◆ TASK INSTRUCTIONS:
Please go through the records below and return every line holding the word "knee".

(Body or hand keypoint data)

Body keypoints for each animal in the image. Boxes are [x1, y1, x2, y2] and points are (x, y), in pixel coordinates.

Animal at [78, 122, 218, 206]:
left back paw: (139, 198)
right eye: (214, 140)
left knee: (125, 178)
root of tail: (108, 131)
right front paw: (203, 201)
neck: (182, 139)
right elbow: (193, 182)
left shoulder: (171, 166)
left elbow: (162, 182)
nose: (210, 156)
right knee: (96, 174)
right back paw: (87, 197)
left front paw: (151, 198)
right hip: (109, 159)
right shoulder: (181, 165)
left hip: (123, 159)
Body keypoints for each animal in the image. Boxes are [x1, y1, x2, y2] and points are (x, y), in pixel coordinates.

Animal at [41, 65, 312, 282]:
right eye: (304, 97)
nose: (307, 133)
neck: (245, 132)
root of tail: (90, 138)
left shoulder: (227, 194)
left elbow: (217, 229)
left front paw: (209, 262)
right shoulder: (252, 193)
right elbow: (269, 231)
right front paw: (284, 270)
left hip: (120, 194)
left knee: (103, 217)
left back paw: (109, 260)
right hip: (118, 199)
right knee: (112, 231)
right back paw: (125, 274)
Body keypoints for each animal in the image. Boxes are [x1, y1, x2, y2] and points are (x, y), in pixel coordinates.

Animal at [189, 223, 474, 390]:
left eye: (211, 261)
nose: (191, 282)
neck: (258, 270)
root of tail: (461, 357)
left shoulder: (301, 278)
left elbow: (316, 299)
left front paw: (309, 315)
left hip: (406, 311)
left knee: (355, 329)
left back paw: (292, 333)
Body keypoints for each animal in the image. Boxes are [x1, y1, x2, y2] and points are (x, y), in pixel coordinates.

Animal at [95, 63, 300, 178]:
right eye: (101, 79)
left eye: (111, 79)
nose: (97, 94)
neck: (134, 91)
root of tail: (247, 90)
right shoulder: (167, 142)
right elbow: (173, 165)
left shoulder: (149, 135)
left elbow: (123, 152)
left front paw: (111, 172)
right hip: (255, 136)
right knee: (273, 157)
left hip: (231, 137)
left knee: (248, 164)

...

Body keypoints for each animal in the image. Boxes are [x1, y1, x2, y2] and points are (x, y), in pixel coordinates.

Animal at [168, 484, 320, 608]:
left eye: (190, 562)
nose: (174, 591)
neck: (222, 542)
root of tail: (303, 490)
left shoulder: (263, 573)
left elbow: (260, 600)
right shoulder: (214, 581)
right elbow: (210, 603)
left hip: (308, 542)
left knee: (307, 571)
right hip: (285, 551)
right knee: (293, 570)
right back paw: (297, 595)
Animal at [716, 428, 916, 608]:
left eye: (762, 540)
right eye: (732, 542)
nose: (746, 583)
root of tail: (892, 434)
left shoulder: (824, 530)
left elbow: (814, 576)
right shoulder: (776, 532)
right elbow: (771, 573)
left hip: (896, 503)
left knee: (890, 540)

◆ OUTPUT BELOW:
left knee: (125, 178)
right knee: (96, 174)
left knee: (103, 217)
right knee: (112, 231)
left knee: (355, 329)
right knee: (273, 157)
left knee: (248, 164)
left knee: (307, 571)
right knee: (293, 570)
left knee: (890, 540)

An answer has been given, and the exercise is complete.